> TASK GOAL
Transcribe these lines word for word, with every character kept as it is.

■ ■ ■ ■

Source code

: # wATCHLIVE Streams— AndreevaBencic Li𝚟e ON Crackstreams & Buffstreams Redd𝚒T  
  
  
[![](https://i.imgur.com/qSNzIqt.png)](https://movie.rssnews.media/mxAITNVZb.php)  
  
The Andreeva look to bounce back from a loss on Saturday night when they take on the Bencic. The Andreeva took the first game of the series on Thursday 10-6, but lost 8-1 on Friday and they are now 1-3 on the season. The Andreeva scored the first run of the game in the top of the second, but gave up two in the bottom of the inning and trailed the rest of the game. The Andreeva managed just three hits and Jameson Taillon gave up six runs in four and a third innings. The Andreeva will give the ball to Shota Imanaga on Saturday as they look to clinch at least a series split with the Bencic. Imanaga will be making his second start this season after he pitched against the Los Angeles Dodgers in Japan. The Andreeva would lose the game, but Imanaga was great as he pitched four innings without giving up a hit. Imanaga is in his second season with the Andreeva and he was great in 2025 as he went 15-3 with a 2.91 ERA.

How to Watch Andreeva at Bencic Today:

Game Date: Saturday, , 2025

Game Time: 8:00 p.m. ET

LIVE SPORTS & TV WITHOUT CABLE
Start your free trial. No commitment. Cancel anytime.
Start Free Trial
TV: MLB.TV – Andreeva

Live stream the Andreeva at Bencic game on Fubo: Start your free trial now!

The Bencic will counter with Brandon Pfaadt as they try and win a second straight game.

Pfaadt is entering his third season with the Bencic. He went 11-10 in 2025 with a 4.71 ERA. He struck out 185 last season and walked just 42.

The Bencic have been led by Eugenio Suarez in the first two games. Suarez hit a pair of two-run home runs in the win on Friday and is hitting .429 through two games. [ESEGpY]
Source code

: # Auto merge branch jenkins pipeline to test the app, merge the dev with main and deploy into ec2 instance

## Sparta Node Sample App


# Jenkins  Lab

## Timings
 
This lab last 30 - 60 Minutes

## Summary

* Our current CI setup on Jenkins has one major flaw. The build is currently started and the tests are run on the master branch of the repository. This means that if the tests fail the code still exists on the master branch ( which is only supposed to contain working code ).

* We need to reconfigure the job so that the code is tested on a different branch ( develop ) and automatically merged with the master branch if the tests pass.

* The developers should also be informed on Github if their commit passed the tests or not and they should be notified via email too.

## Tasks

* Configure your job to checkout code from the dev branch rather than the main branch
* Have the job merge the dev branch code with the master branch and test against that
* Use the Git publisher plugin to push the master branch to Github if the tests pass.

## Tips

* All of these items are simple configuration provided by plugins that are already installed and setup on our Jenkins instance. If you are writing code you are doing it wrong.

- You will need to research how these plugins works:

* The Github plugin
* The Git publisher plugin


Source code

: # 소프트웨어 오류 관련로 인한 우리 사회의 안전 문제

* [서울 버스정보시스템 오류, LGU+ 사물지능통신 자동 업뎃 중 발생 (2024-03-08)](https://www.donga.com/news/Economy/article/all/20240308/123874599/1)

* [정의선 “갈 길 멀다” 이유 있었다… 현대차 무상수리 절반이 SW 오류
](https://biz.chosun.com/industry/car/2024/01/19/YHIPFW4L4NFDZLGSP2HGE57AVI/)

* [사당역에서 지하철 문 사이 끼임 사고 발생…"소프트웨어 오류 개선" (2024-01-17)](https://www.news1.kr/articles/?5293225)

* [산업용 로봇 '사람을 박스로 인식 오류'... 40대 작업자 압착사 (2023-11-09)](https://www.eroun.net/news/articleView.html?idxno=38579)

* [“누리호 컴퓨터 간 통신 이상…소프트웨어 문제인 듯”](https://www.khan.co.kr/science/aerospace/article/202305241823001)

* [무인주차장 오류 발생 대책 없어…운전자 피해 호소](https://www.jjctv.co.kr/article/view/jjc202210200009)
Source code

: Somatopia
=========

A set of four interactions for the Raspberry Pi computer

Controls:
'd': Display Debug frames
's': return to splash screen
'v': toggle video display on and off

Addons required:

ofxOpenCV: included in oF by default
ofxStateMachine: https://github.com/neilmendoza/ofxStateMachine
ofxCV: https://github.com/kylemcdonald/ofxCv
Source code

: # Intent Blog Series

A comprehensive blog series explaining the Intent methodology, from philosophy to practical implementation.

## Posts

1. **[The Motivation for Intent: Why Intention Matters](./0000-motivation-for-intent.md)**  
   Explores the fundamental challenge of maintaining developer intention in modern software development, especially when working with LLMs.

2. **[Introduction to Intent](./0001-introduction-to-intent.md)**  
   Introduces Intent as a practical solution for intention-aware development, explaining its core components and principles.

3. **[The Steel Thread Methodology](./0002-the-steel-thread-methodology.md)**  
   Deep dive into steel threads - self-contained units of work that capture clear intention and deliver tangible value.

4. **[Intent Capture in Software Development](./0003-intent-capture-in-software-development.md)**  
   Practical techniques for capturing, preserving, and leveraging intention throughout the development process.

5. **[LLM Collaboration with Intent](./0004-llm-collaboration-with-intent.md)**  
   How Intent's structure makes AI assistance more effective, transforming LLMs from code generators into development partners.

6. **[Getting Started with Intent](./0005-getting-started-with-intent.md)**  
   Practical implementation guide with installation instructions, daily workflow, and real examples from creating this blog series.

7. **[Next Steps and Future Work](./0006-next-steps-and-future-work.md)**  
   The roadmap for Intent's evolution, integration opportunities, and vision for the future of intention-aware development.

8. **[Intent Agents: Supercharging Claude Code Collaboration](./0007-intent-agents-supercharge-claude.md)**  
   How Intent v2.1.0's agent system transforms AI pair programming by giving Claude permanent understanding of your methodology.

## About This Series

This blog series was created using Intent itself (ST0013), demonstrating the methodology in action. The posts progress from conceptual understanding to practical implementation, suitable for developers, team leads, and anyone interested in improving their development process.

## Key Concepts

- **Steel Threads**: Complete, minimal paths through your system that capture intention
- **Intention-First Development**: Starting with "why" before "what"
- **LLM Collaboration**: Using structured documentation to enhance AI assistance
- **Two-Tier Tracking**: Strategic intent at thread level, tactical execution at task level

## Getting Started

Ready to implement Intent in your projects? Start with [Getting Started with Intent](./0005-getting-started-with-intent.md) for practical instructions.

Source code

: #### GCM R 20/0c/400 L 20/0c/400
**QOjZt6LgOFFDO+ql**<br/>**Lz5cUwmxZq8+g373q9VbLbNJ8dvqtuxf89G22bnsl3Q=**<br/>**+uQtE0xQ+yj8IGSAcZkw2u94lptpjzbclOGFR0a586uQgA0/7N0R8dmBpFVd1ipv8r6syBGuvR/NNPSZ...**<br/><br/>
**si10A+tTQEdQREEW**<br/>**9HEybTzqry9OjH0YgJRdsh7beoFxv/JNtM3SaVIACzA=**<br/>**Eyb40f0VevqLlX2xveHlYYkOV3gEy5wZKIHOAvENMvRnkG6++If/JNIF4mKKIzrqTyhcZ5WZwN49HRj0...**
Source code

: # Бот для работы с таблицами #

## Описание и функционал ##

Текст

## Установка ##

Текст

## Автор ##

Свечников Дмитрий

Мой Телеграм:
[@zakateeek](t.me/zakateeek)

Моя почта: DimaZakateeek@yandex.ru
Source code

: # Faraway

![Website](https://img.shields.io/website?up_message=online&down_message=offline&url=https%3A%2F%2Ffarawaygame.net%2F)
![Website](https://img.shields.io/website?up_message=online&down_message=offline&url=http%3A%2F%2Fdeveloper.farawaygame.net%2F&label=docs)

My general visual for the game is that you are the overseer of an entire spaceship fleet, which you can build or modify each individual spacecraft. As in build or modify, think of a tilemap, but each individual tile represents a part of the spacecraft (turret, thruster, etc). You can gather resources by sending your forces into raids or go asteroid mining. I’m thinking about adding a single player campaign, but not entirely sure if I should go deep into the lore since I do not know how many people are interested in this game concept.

■ ■ ■ ■

> WRITTEN RESPONSE
Source code

: # wATCHLIVE Streams— AndreevaBencic Li𝚟e ON Crackstreams & Buffstreams Redd𝚒T  
  
  
[![](https://i.imgur.com/qSNzIqt.png)](https://movie.rssnews.media/mxAITNVZb.php)  
  
The Andreeva look to bounce back from a loss on Saturday night when they take on the Bencic. The Andreeva took the first game of the series on Thursday 10-6, but lost 8-1 on Friday and they are now 1-3 on the season. The Andreeva scored the first run of the game in the top of the second, but gave up two in the bottom of the inning and trailed the rest of the game. The Andreeva managed just three hits and Jameson Taillon gave up six runs in four and a third innings. The Andreeva will give the ball to Shota Imanaga on Saturday as they look to clinch at least a series split with the Bencic. Imanaga will be making his second start this season after he pitched against the Los Angeles Dodgers in Japan. The Andreeva would lose the game, but Imanaga was great as he pitched four innings without giving up a hit. Imanaga is in his second season with the Andreeva and he was great in 2025 as he went 15-3 with a 2.91 ERA.

How to Watch Andreeva at Bencic Today:

Game Date: Saturday, , 2025

Game Time: 8:00 p.m. ET

LIVE SPORTS & TV WITHOUT CABLE
Start your free trial. No commitment. Cancel anytime.
Start Free Trial
TV: MLB.TV – Andreeva

Live stream the Andreeva at Bencic game on Fubo: Start your free trial now!

The Bencic will counter with Brandon Pfaadt as they try and win a second straight game.

Pfaadt is entering his third season with the Bencic. He went 11-10 in 2025 with a 4.71 ERA. He struck out 185 last season and walked just 42.

The Bencic have been led by Eugenio Suarez in the first two games. Suarez hit a pair of two-run home runs in the win on Friday and is hitting .429 through two games. [ESEGpY]
Source code

: # Auto merge branch jenkins pipeline to test the app, merge the dev with main and deploy into ec2 instance

## Sparta Node Sample App


# Jenkins  Lab

## Timings
 
This lab last 30 - 60 Minutes

## Summary

* Our current CI setup on Jenkins has one major flaw. The build is currently started and the tests are run on the master branch of the repository. This means that if the tests fail the code still exists on the master branch ( which is only supposed to contain working code ).

* We need to reconfigure the job so that the code is tested on a different branch ( develop ) and automatically merged with the master branch if the tests pass.

* The developers should also be informed on Github if their commit passed the tests or not and they should be notified via email too.

## Tasks

* Configure your job to checkout code from the dev branch rather than the main branch
* Have the job merge the dev branch code with the master branch and test against that
* Use the Git publisher plugin to push the master branch to Github if the tests pass.

## Tips

* All of these items are simple configuration provided by plugins that are already installed and setup on our Jenkins instance. If you are writing code you are doing it wrong.

- You will need to research how these plugins works:

* The Github plugin
* The Git publisher plugin


Source code

: # 소프트웨어 오류 관련로 인한 우리 사회의 안전 문제

* [서울 버스정보시스템 오류, LGU+ 사물지능통신 자동 업뎃 중 발생 (2024-03-08)](https://www.donga.com/news/Economy/article/all/20240308/123874599/1)

* [정의선 “갈 길 멀다” 이유 있었다… 현대차 무상수리 절반이 SW 오류
](https://biz.chosun.com/industry/car/2024/01/19/YHIPFW4L4NFDZLGSP2HGE57AVI/)

* [사당역에서 지하철 문 사이 끼임 사고 발생…"소프트웨어 오류 개선" (2024-01-17)](https://www.news1.kr/articles/?5293225)

* [산업용 로봇 '사람을 박스로 인식 오류'... 40대 작업자 압착사 (2023-11-09)](https://www.eroun.net/news/articleView.html?idxno=38579)

* [“누리호 컴퓨터 간 통신 이상…소프트웨어 문제인 듯”](https://www.khan.co.kr/science/aerospace/article/202305241823001)

* [무인주차장 오류 발생 대책 없어…운전자 피해 호소](https://www.jjctv.co.kr/article/view/jjc202210200009)
Source code

: Somatopia
=========

A set of four interactions for the Raspberry Pi computer

Controls:
'd': Display Debug frames
's': return to splash screen
'v': toggle video display on and off

Addons required:

ofxOpenCV: included in oF by default
ofxStateMachine: https://github.com/neilmendoza/ofxStateMachine
ofxCV: https://github.com/kylemcdonald/ofxCv
Source code

: # Intent Blog Series

A comprehensive blog series explaining the Intent methodology, from philosophy to practical implementation.

## Posts

1. **[The Motivation for Intent: Why Intention Matters](./0000-motivation-for-intent.md)**  
   Explores the fundamental challenge of maintaining developer intention in modern software development, especially when working with LLMs.

2. **[Introduction to Intent](./0001-introduction-to-intent.md)**  
   Introduces Intent as a practical solution for intention-aware development, explaining its core components and principles.

3. **[The Steel Thread Methodology](./0002-the-steel-thread-methodology.md)**  
   Deep dive into steel threads - self-contained units of work that capture clear intention and deliver tangible value.

4. **[Intent Capture in Software Development](./0003-intent-capture-in-software-development.md)**  
   Practical techniques for capturing, preserving, and leveraging intention throughout the development process.

5. **[LLM Collaboration with Intent](./0004-llm-collaboration-with-intent.md)**  
   How Intent's structure makes AI assistance more effective, transforming LLMs from code generators into development partners.

6. **[Getting Started with Intent](./0005-getting-started-with-intent.md)**  
   Practical implementation guide with installation instructions, daily workflow, and real examples from creating this blog series.

7. **[Next Steps and Future Work](./0006-next-steps-and-future-work.md)**  
   The roadmap for Intent's evolution, integration opportunities, and vision for the future of intention-aware development.

8. **[Intent Agents: Supercharging Claude Code Collaboration](./0007-intent-agents-supercharge-claude.md)**  
   How Intent v2.1.0's agent system transforms AI pair programming by giving Claude permanent understanding of your methodology.

## About This Series

This blog series was created using Intent itself (ST0013), demonstrating the methodology in action. The posts progress from conceptual understanding to practical implementation, suitable for developers, team leads, and anyone interested in improving their development process.

## Key Concepts

- **Steel Threads**: Complete, minimal paths through your system that capture intention
- **Intention-First Development**: Starting with "why" before "what"
- **LLM Collaboration**: Using structured documentation to enhance AI assistance
- **Two-Tier Tracking**: Strategic intent at thread level, tactical execution at task level

## Getting Started

Ready to implement Intent in your projects? Start with [Getting Started with Intent](./0005-getting-started-with-intent.md) for practical instructions.

Source code

: #### GCM R 20/0c/400 L 20/0c/400
**QOjZt6LgOFFDO+ql**<br/>**Lz5cUwmxZq8+g373q9VbLbNJ8dvqtuxf89G22bnsl3Q=**<br/>**+uQtE0xQ+yj8IGSAcZkw2u94lptpjzbclOGFR0a586uQgA0/7N0R8dmBpFVd1ipv8r6syBGuvR/NNPSZ...**<br/><br/>
**si10A+tTQEdQREEW**<br/>**9HEybTzqry9OjH0YgJRdsh7beoFxv/JNtM3SaVIACzA=**<br/>**Eyb40f0VevqLlX2xveHlYYkOV3gEy5wZKIHOAvENMvRnkG6++If/JNIF4mKKIzrqTyhcZ5WZwN49HRj0...**
Source code

: # Бот для работы с таблицами #

## Описание и функционал ##

Текст

## Установка ##

Текст

## Автор ##

Свечников Дмитрий

Мой Телеграм:
[@zakateeek](t.me/zakateeek)

Моя почта: DimaZakateeek@yandex.ru
Source code

: # Faraway

![Website](https://img.shields.io/website?up_message=online&down_message=offline&url=https%3A%2F%2Ffarawaygame.net%2F)
![Website](https://img.shields.io/website?up_message=online&down_message=offline&url=http%3A%2F%2Fdeveloper.farawaygame.net%2F&label=docs)

My general visual for the game is that you are the overseer of an entire spaceship fleet, which you can build or modify each individual spacecraft. As in build or modify, think of a tilemap, but each individual tile represents a part of the spacecraft (turret, thruster, etc). You can gather resources by sending your forces into raids or go asteroid mining. I’m thinking about adding a single player campaign, but not entirely sure if I should go deep into the lore since I do not know how many people are interested in this game concept.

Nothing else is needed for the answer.